View on GitHub

Joint-ASR-AAC

Joint speech recognition and audio captioning

Description

This page provides details of our paper Joint Speech Recognition and Audio Captioning, submitted to ICASSP 2022. For better model interpretability and holistic understanding of real-world audio samples, we aim to bring together the growing field of automated audio captioning (AAC) and the well studied automatic speech recognition (ASR), in an end-to-end manner. The goal of AAC is to generate natural language descriptions of contents in audio samples, while ASR extracts a transcript of speech content. An exemplar output from our jointly trained models as compared to independently trained ASR and AAC models is shown below.
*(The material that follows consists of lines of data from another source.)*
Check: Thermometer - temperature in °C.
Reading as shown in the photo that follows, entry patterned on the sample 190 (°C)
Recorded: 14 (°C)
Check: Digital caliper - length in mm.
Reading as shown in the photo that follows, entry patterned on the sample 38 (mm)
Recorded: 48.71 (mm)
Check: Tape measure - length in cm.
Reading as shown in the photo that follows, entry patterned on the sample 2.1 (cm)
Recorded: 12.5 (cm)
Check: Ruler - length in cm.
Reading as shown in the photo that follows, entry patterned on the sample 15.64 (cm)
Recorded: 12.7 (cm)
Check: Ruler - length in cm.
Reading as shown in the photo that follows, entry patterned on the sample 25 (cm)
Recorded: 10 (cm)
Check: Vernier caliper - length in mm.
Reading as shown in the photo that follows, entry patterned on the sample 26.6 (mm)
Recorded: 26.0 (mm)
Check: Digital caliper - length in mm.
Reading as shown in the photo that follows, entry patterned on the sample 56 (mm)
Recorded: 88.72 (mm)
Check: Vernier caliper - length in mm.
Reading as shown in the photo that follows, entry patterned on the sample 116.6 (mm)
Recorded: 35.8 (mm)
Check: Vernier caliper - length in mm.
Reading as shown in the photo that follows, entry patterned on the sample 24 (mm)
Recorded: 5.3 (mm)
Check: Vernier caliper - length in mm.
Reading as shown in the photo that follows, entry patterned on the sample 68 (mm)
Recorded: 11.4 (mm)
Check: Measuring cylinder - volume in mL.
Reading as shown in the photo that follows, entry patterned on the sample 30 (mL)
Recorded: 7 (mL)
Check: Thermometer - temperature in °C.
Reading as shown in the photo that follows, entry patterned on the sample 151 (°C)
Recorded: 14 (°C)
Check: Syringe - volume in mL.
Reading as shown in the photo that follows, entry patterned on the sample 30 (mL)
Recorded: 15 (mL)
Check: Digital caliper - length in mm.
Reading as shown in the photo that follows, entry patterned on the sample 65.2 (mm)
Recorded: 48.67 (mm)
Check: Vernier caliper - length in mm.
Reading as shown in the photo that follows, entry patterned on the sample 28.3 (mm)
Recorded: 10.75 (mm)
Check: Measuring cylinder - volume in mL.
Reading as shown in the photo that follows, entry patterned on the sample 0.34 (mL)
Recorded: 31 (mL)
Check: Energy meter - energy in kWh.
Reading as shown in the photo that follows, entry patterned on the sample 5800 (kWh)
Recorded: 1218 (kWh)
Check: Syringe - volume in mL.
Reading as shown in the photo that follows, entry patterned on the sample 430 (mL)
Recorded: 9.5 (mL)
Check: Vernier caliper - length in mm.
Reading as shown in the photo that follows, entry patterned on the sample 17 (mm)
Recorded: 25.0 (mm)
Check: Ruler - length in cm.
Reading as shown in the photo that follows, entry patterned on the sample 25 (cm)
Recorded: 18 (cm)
Method	Generated Output(s)
ASR-only	n. e. scale now that’s a break job
AAC-only	a train approaches and blows a horn
Cat-AAC-ASR (concatenating AAC & ASR outputs)	nice giel now that’s a break job a gun fires and a person whistles
Dual-decoder	nise feel now that’s a break job gunshots fire and male voices with gunshots and blowing while a duck quacks in the background
Human Generated	nice kill, now that’s a great shot a man speaking and gunshots ringing out

Mixing Samples from WSJ and AudioCaps

A major hurdle in evaluating joint ASR AAC models is the lack of labeled audio datasets with both speech transcriptions and audio captions. Therefore we create a multi-task dataset (see below instructions) by mixing the clean speech Wall Street Journal corpus with multiple levels of background noises chosen from the AudioCaps dataset.

Requirements

  pip install youtube-dl

Clone the repository

  git clone https://github.com/chintu619/Joint-ASR-AAC.git
  cd Joint-ASR-AAC

Download AudioCaps data

Downloading YouTube audio using youtube-dl and ffmpeg package

  cat data/train_audiocaps/files_su.txt | ./download_audiocaps.sh

Expected directory structure:

  corpora/audiocaps_data
  │
  └───train
  │   │   000AjsqXq54.wav
  │   │   001_HxkADSI.wav
  │   │   004NnY1farU.wav
  │   │   ...

Convert WSJ data to `.WAV` format

Convert WSJ (WSJ0, WSJ1) samples from original .wv1 format to .wav format as follows:

  corpora/wsj_wav
  │
  └───train_si284
  │   │   011c0201.wav
  │   │   ...
  │
  │───test_dev93
  │   │   4k0c0301.wav
  │   │   ...
  │   
  │───test_eval92
  │   │   440c0401.wav
  │   │   ...

Mix WSJ and AudioCaps samples

Mix samples from both datasets with specified mixing weight. Output samples will be saved to corpora/wsj_mixnospwav{0.1,0.2,...}

  mix_audio.py "train_si284 test_dev93 test_eval92" train_audiocaps 0.1
  mix_audio.py "train_si284 test_dev93 test_eval92" train_audiocaps 0.2
  ...

Notes

Some of the audio files in YouTube might no longer be available (shown as ERROR: Video unavailable while downloading)
The audio samples in the AudioCaps dataset are not publicly available. Alternatively, one can use the Clotho-V2 dataset available here. We also provide a script to download and reformat this dataset using ./download_clothov2.sh.